Oder will jemand 100 Jahre nach Sigmund Freud allen Ernstes behaupten, eine Zerstörungswut, wie die der RAF-Terroristen, eines Flugwaffen-Oberbefehlshabers Hermann Göring oder der 9/11-Terroristen kommt aus Langeweile zustande oder aus einem, beim Modellautospiel oder „Butterverformen“ gekränkten Ego?

Wut entsteht aus Gewalt

Wut entsteht aus Gewalt und Unrecht, denen man ohnmächtig ausgeliefert ist. Aus sonst gar nichts. Und diese Wut hat nichts mit „Anfangs ganz normalen Jungs“ zu tun. Das ist naiv. Den ganz normalen Jungs, die eines Tages in den Jihad ziehen, Flüchtlingsheime anzünden oder zu mörderischen politischen Akteueren werden, wurden die Weichen schon als Kind gestellt: In Form von familiärer Gewalt. Ein alkoholkranker, prügelnder Vater, eine unbarmherzige tugendhafte Mutter, Vernachlässigung, sexuelle Übergriffe, materielle Überhäufung bei emotionalem Ausbluten. –– Die Möglichkeiten, eine Kinder- und speziell eine Knabenseele zu brechen zu versuchen sind mannigfaltig, ebenso wie die Versuche der Knaben, sich dagegen hart zu machen und furchtbare Rache zu schwören (die dann allerdings nicht die Eltern, sondern andere zu erleiden haben).
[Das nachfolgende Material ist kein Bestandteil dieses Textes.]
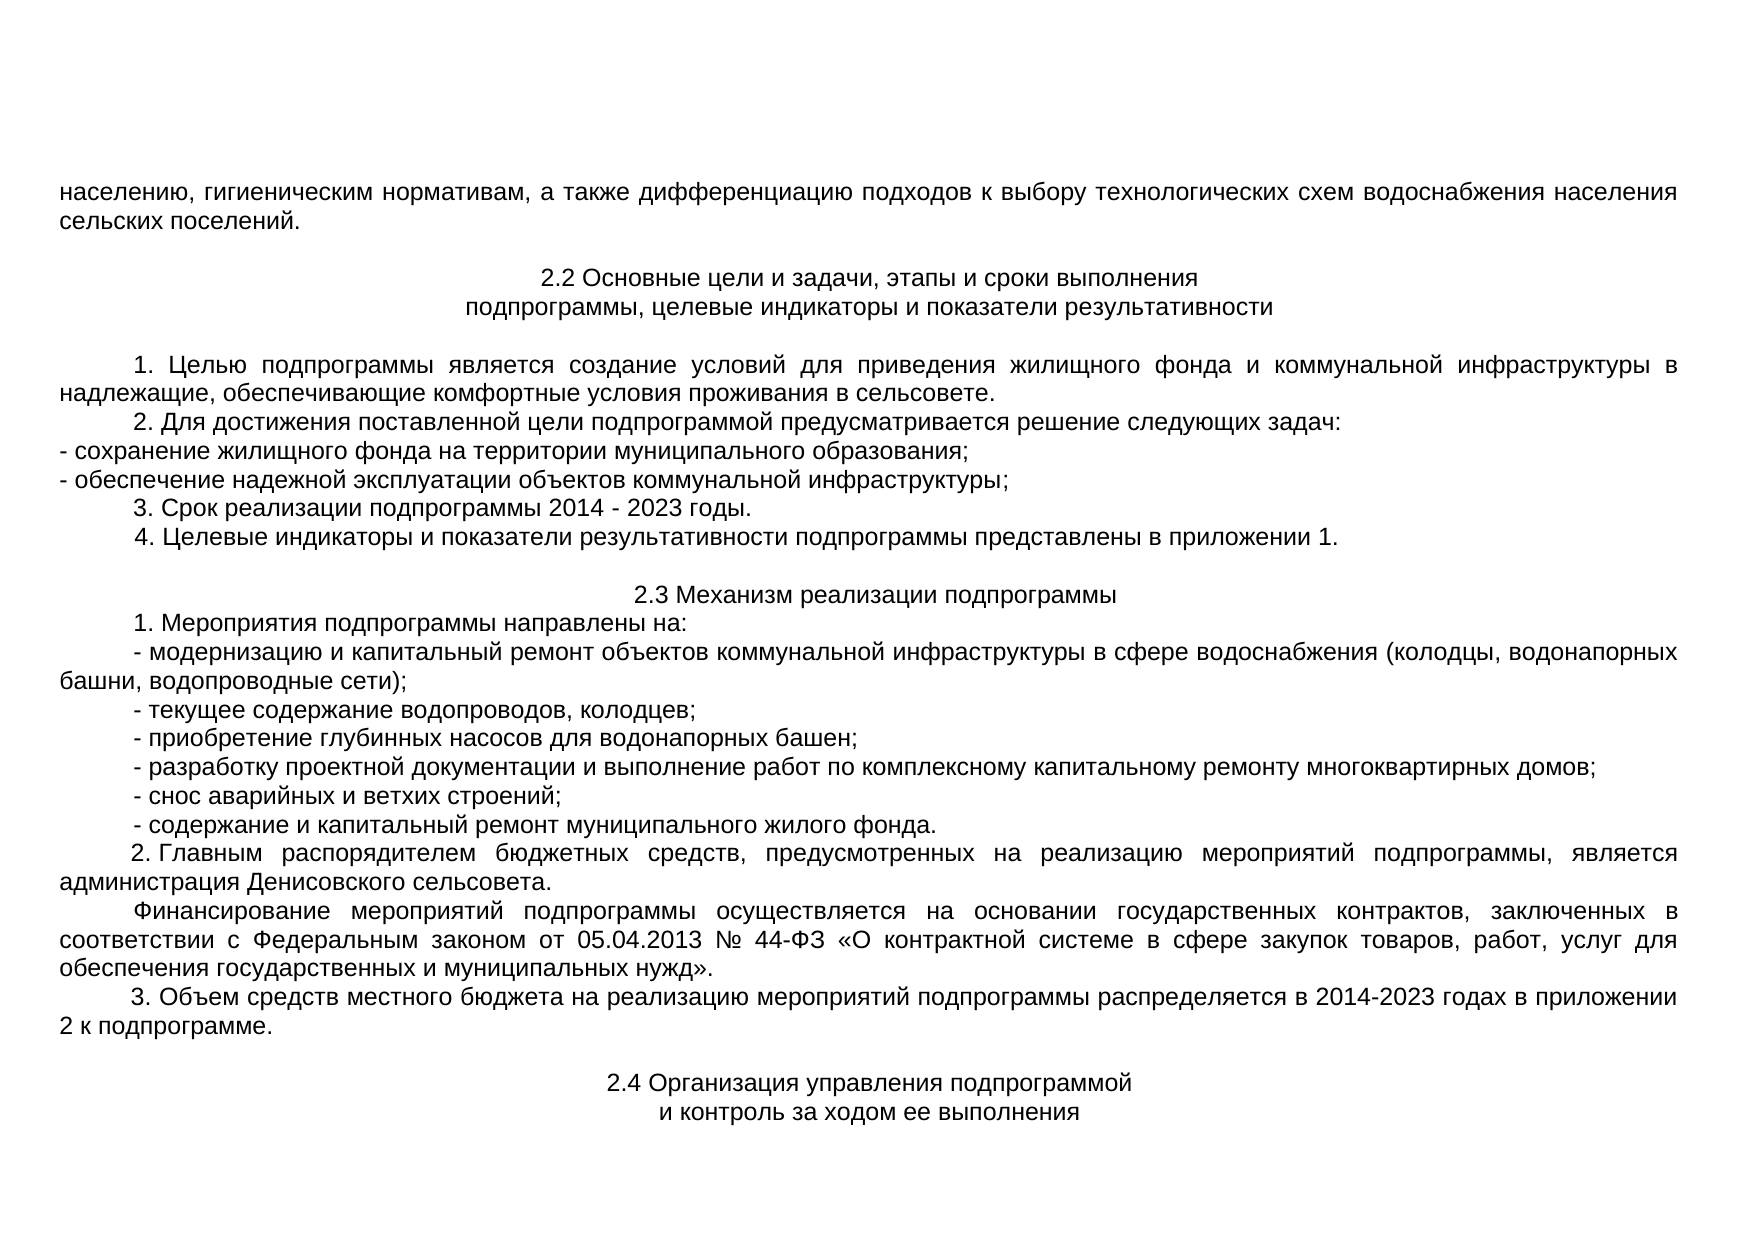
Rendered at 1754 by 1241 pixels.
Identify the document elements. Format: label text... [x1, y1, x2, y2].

text - модернизацию и капитальный ремонт объектов коммунальной инфраструктуры в сфере водоснабжения (колодцы, водонапорных башни, водопроводные сети); [59, 637, 1680, 695]
text 1. Мероприятия подпрограммы направлены на: [59, 608, 1680, 637]
text - содержание и капитальный ремонт муниципального жилого фонда. [59, 810, 1680, 838]
text подпрограммы, целевые индикаторы и показатели результативности [59, 292, 1680, 321]
text и контроль за ходом ее выполнения [59, 1097, 1680, 1126]
text 3. Объем средств местного бюджета на реализацию мероприятий подпрограммы распределяется в 2014-2023 годах в приложении 2 к подпрограмме. [59, 982, 1680, 1040]
text 2.2 Основные цели и задачи, этапы и сроки выполнения [59, 263, 1680, 292]
text 2. Главным распорядителем бюджетных средств, предусмотренных на реализацию мероприятий подпрограммы, является администрация Денисовского сельсовета. [59, 838, 1680, 896]
text 2. Для достижения поставленной цели подпрограммой предусматривается решение следующих задач: [65, 407, 1680, 436]
text 2.4 Организация управления подпрограммой [59, 1068, 1680, 1097]
text - сохранение жилищного фонда на территории муниципального образования; [59, 436, 1680, 465]
text - обеспечение надежной эксплуатации объектов коммунальной инфраструктуры; [59, 465, 1680, 493]
text - снос аварийных и ветхих строений; [59, 781, 1680, 810]
text 1. Целью подпрограммы является создание условий для приведения жилищного фонда и коммунальной инфраструктуры в надлежащие, обеспечивающие комфортные условия проживания в сельсовете. [59, 350, 1680, 407]
text - разработку проектной документации и выполнение работ по комплексному капитальному ремонту многоквартирных домов; [59, 752, 1680, 781]
text - приобретение глубинных насосов для водонапорных башен; [59, 723, 1680, 752]
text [59, 177, 1680, 235]
text 2.3 Механизм реализации подпрограммы [53, 580, 1680, 608]
text 4. Целевые индикаторы и показатели результативности подпрограммы представлены в приложении 1. [59, 522, 1680, 551]
text Финансирование мероприятий подпрограммы осуществляется на основании государственных контрактов, заключенных в соответствии с Федеральным законом от 05.04.2013 № 44-ФЗ «О контрактной системе в сфере закупок товаров, работ, услуг для обеспечения государственных и муниципальных нужд». [59, 896, 1680, 982]
text 3. Срок реализации подпрограммы 2014 - 2023 годы. [59, 493, 1680, 522]
text - текущее содержание водопроводов, колодцев; [59, 695, 1680, 723]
Spätestens seit Alice Miller, der bekannten Schweizer Psychoanalytikerin, die anhand gut dokumentierter Kinderschicksale deren grausame Folgen aufzeigte, wissen wir, woher die Wut kommt. Kann man Jahrzehnte nach dem Erscheinen ihrer Bücher (und Jahre nach ihrem Tod) in einem Theaterstück wie diesem diese Ursache der Wut einfach ignorieren? Macht man das, wird die Suppe ziemlich dünn und unglaubwürdig. Noch schlimmer, wenn eine Rezension diese dünne Suppe vage als Erklärung dieser mehr oder weniger unerklärlichen Wut der jungen Männer interpretiert.

Das Grauen in den Kinderstuben

Alice Miller schildert in einem ihrer Bücher unter anderem das Leben des Kindes Adolf Hitler, das von seinem Vater (der nicht nur der Onkel seiner Mutter war, sondern damals mutmaßlich lediges Kind eines jüdischen Vaters) gedemütigt und regelmäßig geprügelt, mindestens einmal fast zu Tode geschlagen wurde. Wohlgemerkt „zum Wohle des Kindes“ und im Sinne von pädagogischen Ansichten, die dazu aufforderten, den Willen des Kindes im Keime zu ersticken. Ähnlich auch der Fall eines Kindermörders, dessen eigene traurige, von Misshandlung geprägte Kindheit nicht nur den Keim, sondern den Grund seines Werdegangs aufzeigt.

Wir wissen von der ersten Generation der RAF-Terroristen, dass sechs von zehn Mitgliedern aus sehr protestantischen Familien, oft Pfarrhäusern kamen. Bekannt dafür – anders als die eher schludrigen Katholiken, die ihre Sünden wegbeichten können – besonders unbarmherzig von ihren Kindern christliche Werte abzuverlangen. Mit all diesem Wissen können wir uns mit etwas Fantasie auch vorstellen, wie es in den Kinderstuben von Mohamed Atta, Holger Meins und Hermann Göring zuging; auch, wie es zu Hause aussah bei denen, die von Europa aus in den Jihad ziehen, in Deutschland Schwarze und Roma zu Tode prügeln oder einfach nur sonst irgendwie ungewöhnlich gewaltbereit sind:  In deren Kinderstuben herrschte entweder massive körperliche oder massive psychische Gewalt – oder beides.

Natürlich ist in uns Männern eine grobe Kraft verpackt, die schnell zur Hand ist, wenn man sie reizt. Doch sie ist umso unkontrollierter und irrationaler, je mehr wir gedemütigt wurden. Dann besteht ständig die Gefahr einer Explosion. Dem als Grund aber Langeweile, Nichtanerkennung oder Kränkung von Eitelkeiten unterstellen zu wollen, ist schlicht etwas plump, anachronistisch und zeugt von Unkenntnis in der Sache. Und das steht weder einem Bühnenautor noch einem Rezensenten gut an.